| Passage for review |
Just a simple under-volt in Wattman, they dropped power usage by 33W AND performance increased by 4.7%!

Instead of a 150W card that's behind a 390X, you now have a ~120W RX 480 that has 390X performance.

This is quite telling, because it's clear AMD's new power features are just not working as intended. It is not extracting peak optimal performance out of the chip at all.

This reminds me of the 7950 and 280 boost edition, where they just jacked up vcore to 1.25 default (earlier 7950 had 1 to 1.125 vcore) causing them to use a lot more power for nothing.

Yet another fail.

Are there any more reviews that check undervolting? I'd like to see power consumption in more GPU intensive games.
 

SolMiester

Diamond Member
Dec 19, 2004
5,331
17
76
-The 970 SSC was running stock clocks (1340MHz, not the 1500MHz you put up).
-The RX480 edges out the 970 SSC only when it is overclocked to 1350MHz.
-With the RX480 at stock speeds, the 970 SSC wins in all games, but that is expected given its reference vs aftermarket.

The RX480 doesn't really smoke the 970. It barely edges it. His results falls in line with most reviews out there: both cards perform similarly.

I am not sure why you call the 970 DOA when it's been available on shelves for the past 2 years and is about to go EOL soon. You are comparing the 970 to a brand new architecture that came out 2 years later and benefits from a full node shrink. And yet, it barely edges its predecessor in performance and efficiency. The only thing it has going is its price/performance, and that is because that's the only thing AMD can do when they cant compete elsewhere. Doesn't look promising if this trend continues for Vega.

Exaggeration is the rule of thumb here!
 

at80eighty

Senior member
Jun 28, 2004
458
3
81
apologies if ive missed it - but from a forward thinking perspective, how many games being tested have leveraged Dx12/ Vulkan?

in all this noise, im wondering if the true strength of the cards hasnt actually been touched yet?

| Data extracts |
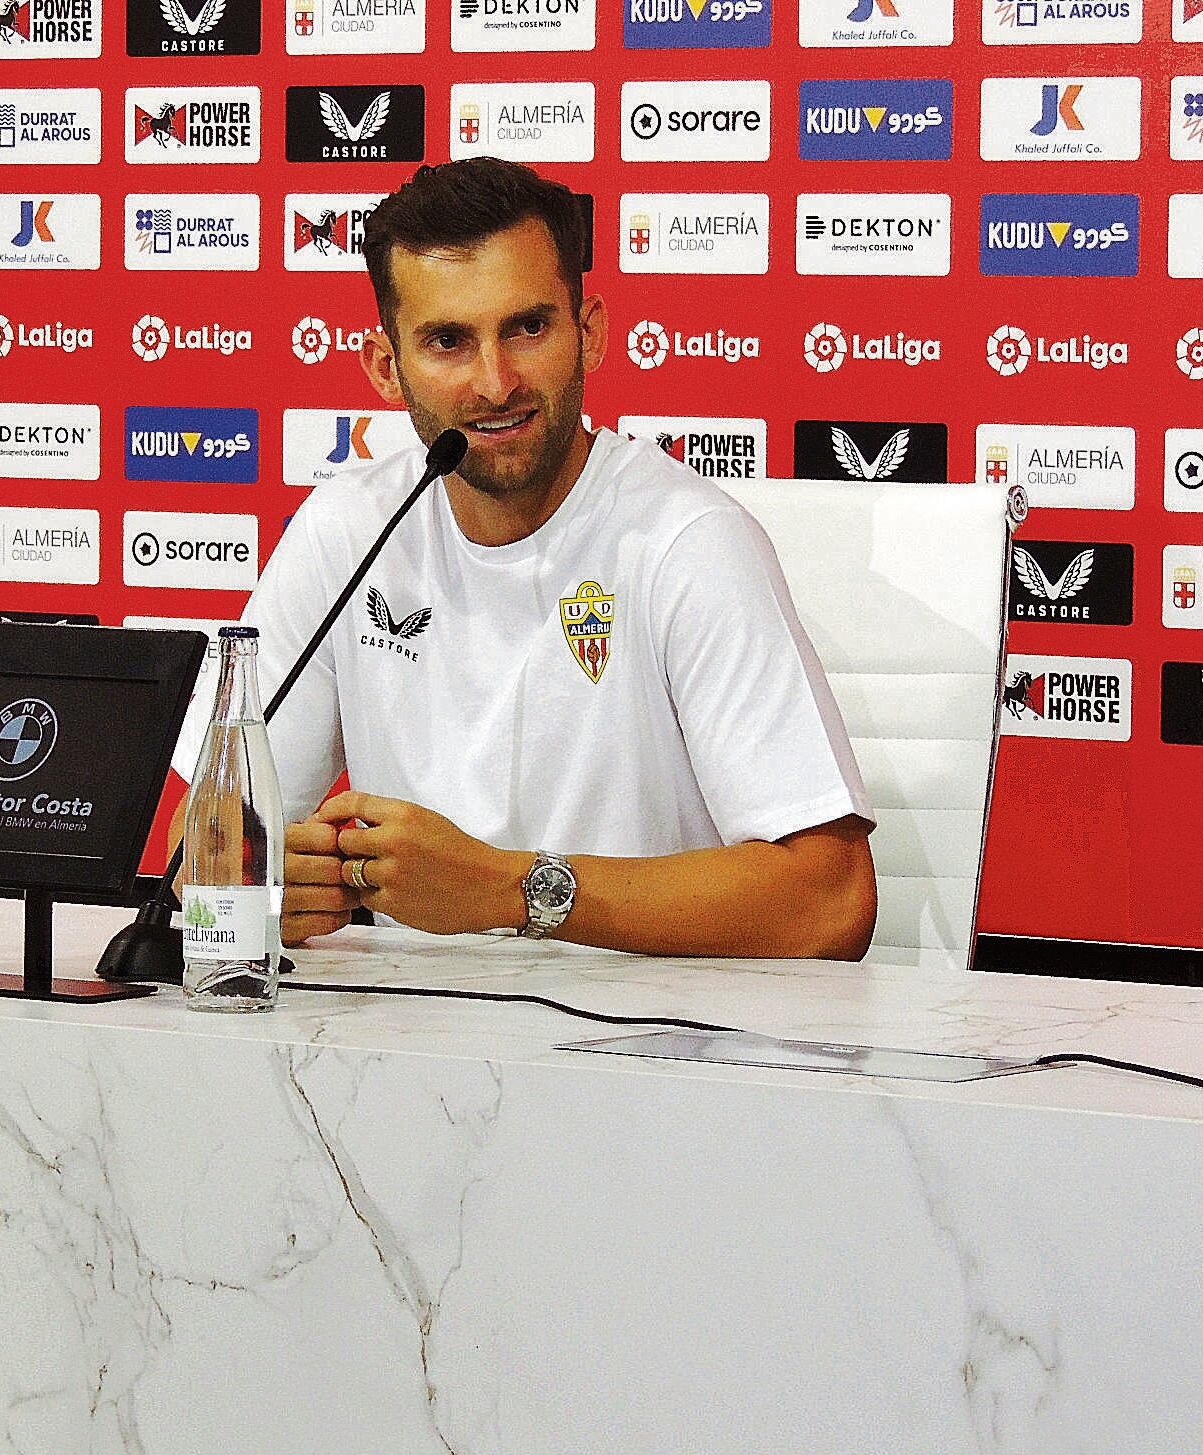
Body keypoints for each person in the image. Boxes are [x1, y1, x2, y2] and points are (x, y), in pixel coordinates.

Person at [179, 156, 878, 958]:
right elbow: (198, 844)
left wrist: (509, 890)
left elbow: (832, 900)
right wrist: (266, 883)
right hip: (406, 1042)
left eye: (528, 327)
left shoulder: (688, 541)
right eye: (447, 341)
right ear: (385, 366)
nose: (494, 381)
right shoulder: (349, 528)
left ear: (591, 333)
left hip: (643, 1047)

| Task set |
• a. Do these statements agree with the forum thread on the RX 480? Answer yes or no for each, and quote the words that decide it. (i) An under-volt in Wattman cut power usage by 33W. (ii) At stock speeds, the RX480 beats the 970 SSC in all games. (iii) The 970 SSC was running at 1500MHz.
• b. According to the forum thread on the RX 480, why did the 7950 and 280 boost edition use a lot more power? Answer in one to three sentences.
The rows have nothing to do with the forum thread on the RX 480.

| Answers for each item |
• a.
(i) Yes: "they dropped power usage by 33W"
(ii) No: "With the RX480 at stock speeds, the 970 SSC wins in all games"
(iii) No: "The 970 SSC was running stock clocks (1340MHz, not the 1500MHz you put up)"

• b. The default vcore was raised to 1.25, while the earlier 7950 ran at 1 to 1.125 vcore. This made those cards use a lot more power for nothing.